**** Records to use

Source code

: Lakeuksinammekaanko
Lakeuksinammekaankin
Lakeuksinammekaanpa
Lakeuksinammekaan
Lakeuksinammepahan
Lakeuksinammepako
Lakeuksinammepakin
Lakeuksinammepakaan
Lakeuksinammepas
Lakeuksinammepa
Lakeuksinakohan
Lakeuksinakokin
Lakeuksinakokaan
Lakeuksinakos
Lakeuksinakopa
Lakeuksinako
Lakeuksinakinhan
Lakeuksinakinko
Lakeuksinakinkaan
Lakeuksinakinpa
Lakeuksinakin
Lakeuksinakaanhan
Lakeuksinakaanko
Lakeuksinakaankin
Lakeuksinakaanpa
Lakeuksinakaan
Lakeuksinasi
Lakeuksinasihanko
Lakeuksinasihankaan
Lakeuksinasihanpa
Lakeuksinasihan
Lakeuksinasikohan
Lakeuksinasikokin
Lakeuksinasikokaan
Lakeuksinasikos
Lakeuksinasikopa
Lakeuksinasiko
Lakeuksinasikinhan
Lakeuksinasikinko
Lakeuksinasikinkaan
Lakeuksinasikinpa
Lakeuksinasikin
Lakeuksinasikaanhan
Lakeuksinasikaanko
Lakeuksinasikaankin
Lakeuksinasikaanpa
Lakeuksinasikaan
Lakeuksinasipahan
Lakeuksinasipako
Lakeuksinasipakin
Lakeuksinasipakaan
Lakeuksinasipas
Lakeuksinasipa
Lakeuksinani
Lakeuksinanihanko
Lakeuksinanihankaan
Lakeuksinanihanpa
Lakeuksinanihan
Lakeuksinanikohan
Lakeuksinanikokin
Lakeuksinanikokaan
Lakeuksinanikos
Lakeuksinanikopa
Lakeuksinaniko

********

What is being asked: Copy the records above. Leave out nothing.

Solution:
Source code

: Lakeuksinammekaanko
Lakeuksinammekaankin
Lakeuksinammekaanpa
Lakeuksinammekaan
Lakeuksinammepahan
Lakeuksinammepako
Lakeuksinammepakin
Lakeuksinammepakaan
Lakeuksinammepas
Lakeuksinammepa
Lakeuksinakohan
Lakeuksinakokin
Lakeuksinakokaan
Lakeuksinakos
Lakeuksinakopa
Lakeuksinako
Lakeuksinakinhan
Lakeuksinakinko
Lakeuksinakinkaan
Lakeuksinakinpa
Lakeuksinakin
Lakeuksinakaanhan
Lakeuksinakaanko
Lakeuksinakaankin
Lakeuksinakaanpa
Lakeuksinakaan
Lakeuksinasi
Lakeuksinasihanko
Lakeuksinasihankaan
Lakeuksinasihanpa
Lakeuksinasihan
Lakeuksinasikohan
Lakeuksinasikokin
Lakeuksinasikokaan
Lakeuksinasikos
Lakeuksinasikopa
Lakeuksinasiko
Lakeuksinasikinhan
Lakeuksinasikinko
Lakeuksinasikinkaan
Lakeuksinasikinpa
Lakeuksinasikin
Lakeuksinasikaanhan
Lakeuksinasikaanko
Lakeuksinasikaankin
Lakeuksinasikaanpa
Lakeuksinasikaan
Lakeuksinasipahan
Lakeuksinasipako
Lakeuksinasipakin
Lakeuksinasipakaan
Lakeuksinasipas
Lakeuksinasipa
Lakeuksinani
Lakeuksinanihanko
Lakeuksinanihankaan
Lakeuksinanihanpa
Lakeuksinanihan
Lakeuksinanikohan
Lakeuksinanikokin
Lakeuksinanikokaan
Lakeuksinanikos
Lakeuksinanikopa
Lakeuksinaniko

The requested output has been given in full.